## Excerpt provided
I was gratified because I also am afraid whenever words are answered by violence; we who live by words are always vulnerable to those who have the power of the sword.
I was embarrassed, however, because in the process of defending the freedom of the press, most failed to notice that Rushdie was an unworthy champion -- that defending Rushdie's freedom of the press should have been just as unpleasant to people of good will as defending, say, Larry Flynt's freedom to publish pornography.
Just because Khomeini behaved in a very bad way toward Rushdie did not make Rushdie one of the good guys. Quite the contrary. Rushdie is a bad guy in this story, and we defend him only because of the inappropriateness of the Ayatollah's response, not because what Rushdie did was good or even innocuous.
Assault on Faith
Satanic Verses is a despicable book that could not have been written by a person who wished to behave decently and responsibly. The book is clearly aimed at Muslim readers; it is hard to imagine a non-Muslim reading it with anything more than mild curiosity. Yet Rushdie, as a lapsed Muslim, also knew that the Muslim audience would be outraged by it. He could only have written it as a calculated offense against his own community.
The most dangerous aspect of the literary world's knee-jerk defense of Satanic Verses was the widespread assumption that because the book was fiction, it was absurd for anyone to be so angry at it. Especially galling was this frequent bit of illogic: "How dare these people get upset about Satanic Verses when they haven't even read it!" This makes as much sense as saying, "How dare these people get upset about drunk drivers when they've never been run over by one."
Storytelling does not operate in a vacuum.It fulfills a vital human need -- that's why there's no human society without it and precious little human contact that does not take the form of storytelling. We can hardly get through the day without many stories of many kinds. And fiction is one of the most powerful kinds. Unlike "true" stories (history, science, news, gossip), fiction is not subject to immediate revision upon discovery of a new fact. The author of a fictional tale has absolute authority, within the world of the story, over the most fundamental area of human thought: causality, why things happen.
What happens in fiction resonates or clashes with the deepest parts of our identity: our sense of how the world works, of what it means to be human, and of who, as individuals and members of a community, we are. When we read fiction we either reaffirm or redefine our conception of reality to a degree surpassed by only one other type of story: religious revelation. And when fiction moves into a realm of mind where revelation holds sway, it will be the profoundest challenge to -- or affirmation of -- faith.

## Entries provided
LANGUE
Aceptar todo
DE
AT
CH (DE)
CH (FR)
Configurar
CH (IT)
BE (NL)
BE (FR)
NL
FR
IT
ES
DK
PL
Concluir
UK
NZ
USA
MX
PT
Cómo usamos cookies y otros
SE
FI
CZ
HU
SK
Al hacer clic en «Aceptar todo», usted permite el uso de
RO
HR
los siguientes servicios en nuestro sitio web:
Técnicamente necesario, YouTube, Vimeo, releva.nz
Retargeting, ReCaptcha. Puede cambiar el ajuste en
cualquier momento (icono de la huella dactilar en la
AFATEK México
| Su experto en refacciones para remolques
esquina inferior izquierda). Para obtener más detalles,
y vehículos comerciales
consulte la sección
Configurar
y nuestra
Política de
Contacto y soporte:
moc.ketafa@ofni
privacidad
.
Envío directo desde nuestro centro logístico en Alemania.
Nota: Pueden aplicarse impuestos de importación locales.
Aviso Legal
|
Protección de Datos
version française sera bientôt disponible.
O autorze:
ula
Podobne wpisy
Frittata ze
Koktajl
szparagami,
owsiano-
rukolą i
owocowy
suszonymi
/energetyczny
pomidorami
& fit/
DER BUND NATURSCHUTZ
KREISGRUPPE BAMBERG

==

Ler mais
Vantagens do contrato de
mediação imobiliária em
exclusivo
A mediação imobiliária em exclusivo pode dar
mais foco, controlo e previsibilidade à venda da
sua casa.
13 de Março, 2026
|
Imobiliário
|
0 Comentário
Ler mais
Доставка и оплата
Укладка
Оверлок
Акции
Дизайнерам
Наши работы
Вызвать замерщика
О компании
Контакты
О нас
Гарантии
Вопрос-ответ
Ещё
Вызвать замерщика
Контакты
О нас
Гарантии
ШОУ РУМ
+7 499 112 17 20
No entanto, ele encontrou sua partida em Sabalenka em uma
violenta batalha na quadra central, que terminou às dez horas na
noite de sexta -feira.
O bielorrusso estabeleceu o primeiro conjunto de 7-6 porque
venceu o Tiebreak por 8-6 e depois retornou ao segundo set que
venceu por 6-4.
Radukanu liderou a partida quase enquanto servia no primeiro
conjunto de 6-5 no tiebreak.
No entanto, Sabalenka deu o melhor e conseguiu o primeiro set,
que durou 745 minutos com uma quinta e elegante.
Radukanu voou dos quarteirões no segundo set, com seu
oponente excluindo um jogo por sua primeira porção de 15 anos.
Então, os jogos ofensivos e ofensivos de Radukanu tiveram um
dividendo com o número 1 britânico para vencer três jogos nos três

## Your task
Return verbatim the passage of the essay on Satanic Verses above that begins at the words "I was embarrassed, however, because" and ends after the words "to publish pornography.".

## Answer for this exercise
I was embarrassed, however, because in the process of defending the freedom of the press, most failed to notice that Rushdie was an unworthy champion -- that defending Rushdie's freedom of the press should have been just as unpleasant to people of good will as defending, say, Larry Flynt's freedom to publish pornography.